Kirk Kilgour.

Ad uno dei matrimoni del mese scorso, mentre fuori c’era il sole e le nuvole erano in corsa portate da un vento leggero, mi è stato fatto un gran regalo. Mentre ascoltavo la Messa, seduta nei banchi di una chiesa della Bergamasca, ho ascoltato le parole di don Alessandro Gipponi che ha deciso di raccontare una storia. Una bellissima storia che io, personalmente, non conoscevo. Ora però è mia. Fa parte del mio racconto, del mio vissuto, della mia esperienza, per questo voglio condividerla con voi.
È una storia di grande forza morale ed umiltà, una storia di spessore umano che non può lasciare indifferenti, nata e cresciuta nel cuore e nelle membra di un uomo che dalla vita sembrava poter ottenere tutto.
Finchè un giorno…

Kirk Douglas Kilgour nasce in America il 28 dicembre 1947. A venticinque anni è un grande giocatore di pallavolo, che scende in campo con il suo fisico agile e il volto decorato da un paio di baffi e una pettinatura in perfetto stile anni Settanta. Laureato in Psicologia, gioca per sette anni nella Nazionale Statunitense fino al 1973, anno in cui l’Ariccia Volley Club, una squadra italiana neopromossa in serie A, lo ingaggia facendolo diventare il primo pallavolista statunitense a militare nel Campionato Italiano. Oltre a giocare con la squadra, Kirk frequenta le scuole di Ariccia, dove tiene, come supplente, lezioni gratuite di inglese e ginnastica.
Purtroppo però, pochi mesi dopo, l’8 gennaio 1976, svolgendo un esercizio al “cavallo”, cade malamente. La diagnosi è la paralisi completa ed irreversibile di tutti gli arti. Il ragazzo non può più giocare, non può più camminare. Non può più condurre la vita di ogni giorno, che tanti disprezzano perché “quotidiana”. A soli 29 anni, nel pieno della giovinezza e delle energie, Kirk si ritrova sulla sedia a rotelle senza alcuna via di fuga.
La cattiva notizia è che nelle prove più difficili non si hanno molte strade. È questo, infatti, a renderle tali. La buona notizia però è che non ce n’è mai una sola. Di strade ce ne sono almeno due. E tra la disperazione e la rielaborazione, Kirk sceglie con grande fatica, e indubbiamente dopo molte domande, la seconda.
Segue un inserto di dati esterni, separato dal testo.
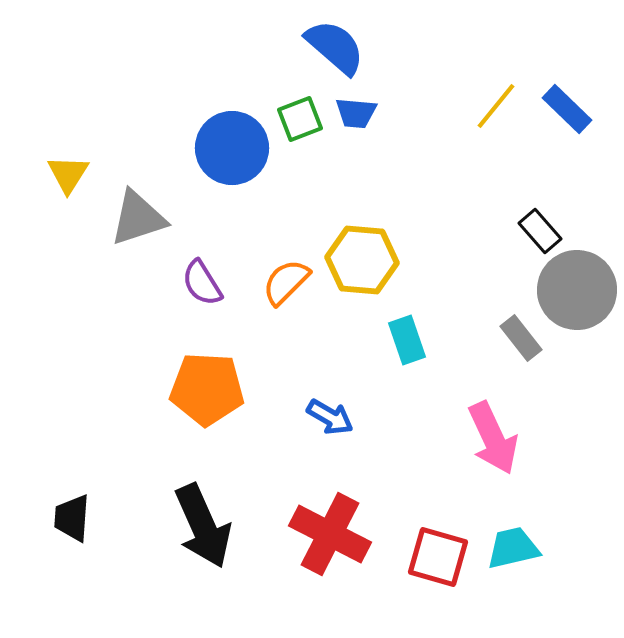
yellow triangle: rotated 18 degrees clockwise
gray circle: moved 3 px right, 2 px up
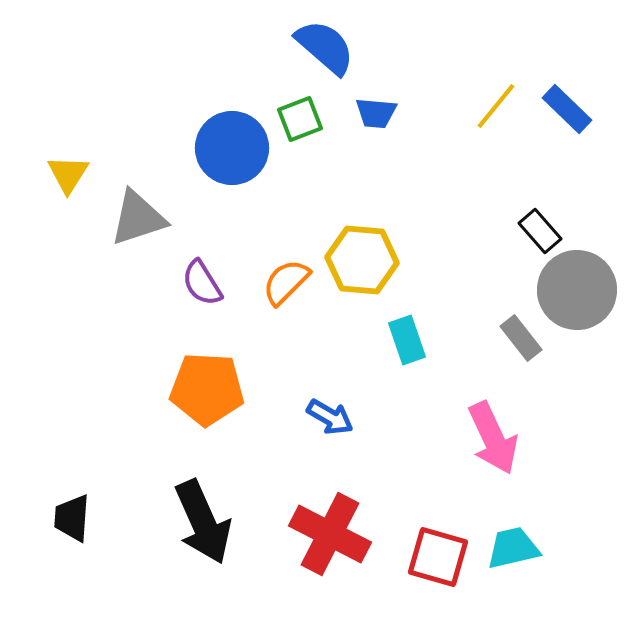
blue semicircle: moved 10 px left
blue trapezoid: moved 20 px right
black arrow: moved 4 px up
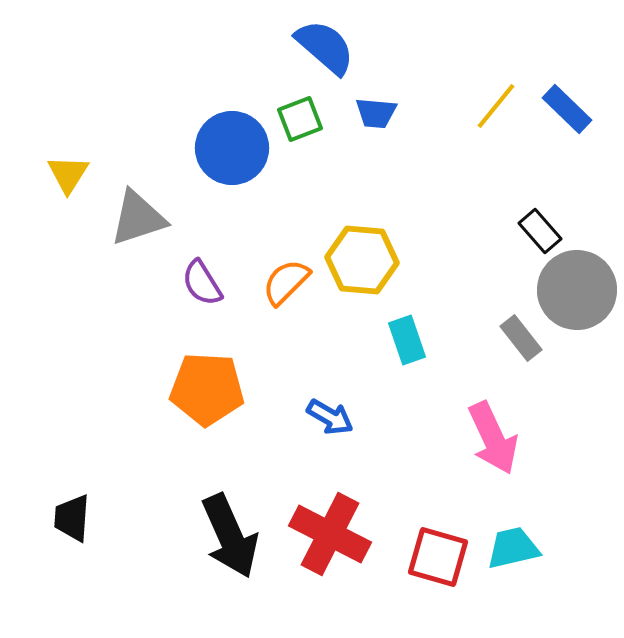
black arrow: moved 27 px right, 14 px down
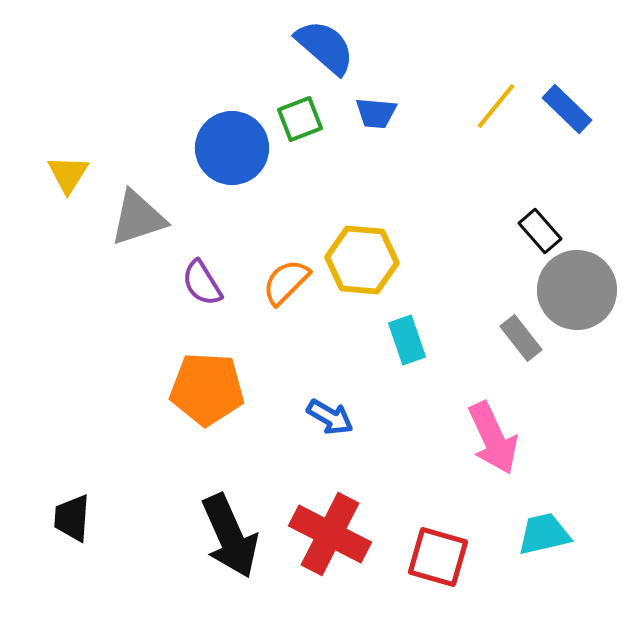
cyan trapezoid: moved 31 px right, 14 px up
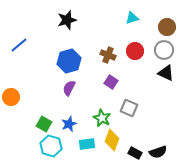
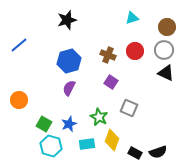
orange circle: moved 8 px right, 3 px down
green star: moved 3 px left, 1 px up
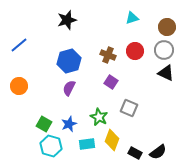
orange circle: moved 14 px up
black semicircle: rotated 18 degrees counterclockwise
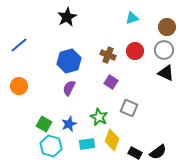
black star: moved 3 px up; rotated 12 degrees counterclockwise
Si interroga per non fermarsi all’apparenza e rielabora. Ripeto, con grande, grandissima fatica. Ed è in questa prova che la vita gli sottopone, in questa disgrazia che lo ferma per sempre a livello fisico che Kirk scrive la preghiera che don Alessandro ha letto durante l’omelia.
Chiesi a Dio di essere forte
per eseguire progetti grandiosi:
Egli mi rese debole per conservarmi nell’umiltà.
Domandai a Dio che mi desse la salute
per realizzare grandi imprese:
Egli mi ha dato il dolore per comprenderla meglio.
Gli domandai la ricchezza per possedere tutto:
mi ha fatto povero per non essere egoista.
Gli domandai il potere perché gli uomini avessero bisogno di me:
Egli mi ha dato l’umiliazione perché io avessi bisogno di loro.
Domandai a Dio tutto per godere la vita:
mi ha lasciato la vita
perché potessi apprezzare tutto.
Signore, non ho ricevuto niente di quello che chiedevo,
ma mi hai dato tutto quello di cui avevo bisogno

e quasi contro la mia volontà.
Le preghiere che non feci furono esaudite.
Sii lodato; o mio Signore, fra tutti gli uomini
nessuno possiede quello che ho io!

Kirk Douglas Kilgour muore il 10 Luglio 2002 a Denver, all’età di soli 54 anni.

“L’augurio – ha continuato don Alessandro Gipponi – è che possiate vivere tanta buona sorte, ma che quando arriverà la cattiva sorte possiate trarre forza e consolazione come questo giovane ha fatto nella sua vita. Ricordatevi che “la vita non consiste nell’evitare il temporale, ma nell’imparare a danzare nella pioggia”.